**Written task 1:**
Answer these questions using the court opinion:
(a) Which court issued the court opinion, and on what date?
(b) Who appeared for the defendant-appellant?
(c) What did the court do with the trial court's order requiring lifetime sex offender registration and satellite-based monitoring?
**Written task 2:** Proceed with the court opinion on the Denny appeal, picking up right after its final sentence.

**Supplied text:**
STATE of North Carolina
v.
Robert Lee DENNY, Jr.

No. COA14-875.

Court of Appeals of North Carolina.

June 16, 2015.

Attorney General Roy Cooper, by Special Deputy Attorney General Olga Vysotskaya, for the State.

W. Michael Spivey, for defendant-appellant.

CALABRIA, Judge.

Robert Lee Denny, Jr. ("defendant") appeals from a judgment entered upon jury verdicts finding him guilty of one count of first degree sexual offense with a child ("first degree sex offense"). Defendant also petitions by writ of certiorarito appeal the trial court's order requiring lifetime sex offender registration and enrollment in satellite-based monitoring upon his release from imprisonment. We find no error at trial, but vacate the trial court's order requiring lifetime sex offender registration and enrollment in satellite-based monitoring. We remand for the entry of an order requiring defendant to maintain sex offender registration and enroll in satellite-based monitoring according to statutory requirements.

**Data provided:**

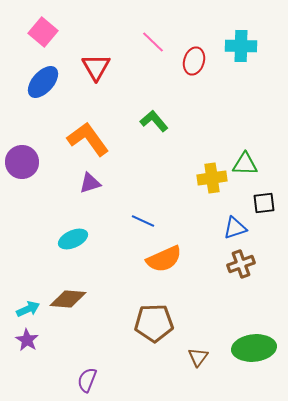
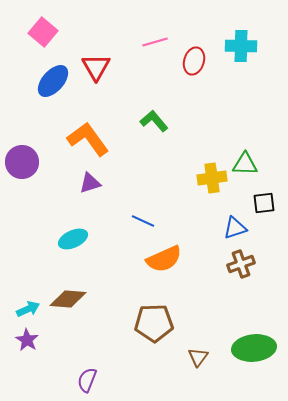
pink line: moved 2 px right; rotated 60 degrees counterclockwise
blue ellipse: moved 10 px right, 1 px up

**Reply 1:**
(a) The Court of Appeals of North Carolina, on June 16, 2015.
(b) W. Michael Spivey.
(c) It vacated the order and remanded for the entry of an order requiring registration and satellite-based monitoring according to statutory requirements.

**Reply 2:**
I. Background

Between the ages of six and ten, M.C. ("Megan")1 frequently visited the home of her younger cousin, "Amy." Defendant is Amy's grandfather, and lived in the residence with Amy's family. During those visits, defendant touched Megan inappropriately. Defendant rubbed Megan's legs and genital area, and penetrated her with his fingers. On two specific occasions, defendant rubbed Megan's legs, looked under her shirt, reached up her shorts or pants, and inserted his fingers into her vagina. At the time of these specific incidents, Megan was ten years old.

Megan was thirteen when her parents first spoke to her about sexual intercourse. It was then that she told her parents about defendant's behavior toward her, and her parents reported defendant to law enforcement. Defendant was arrested and charged with first degree sex offense.

At trial, the State presented evidence from three other girls, "Brie," "Tacy," and "Callie"2 (collectively, "the girls"), who also claimed that defendant had inappropriately touched them.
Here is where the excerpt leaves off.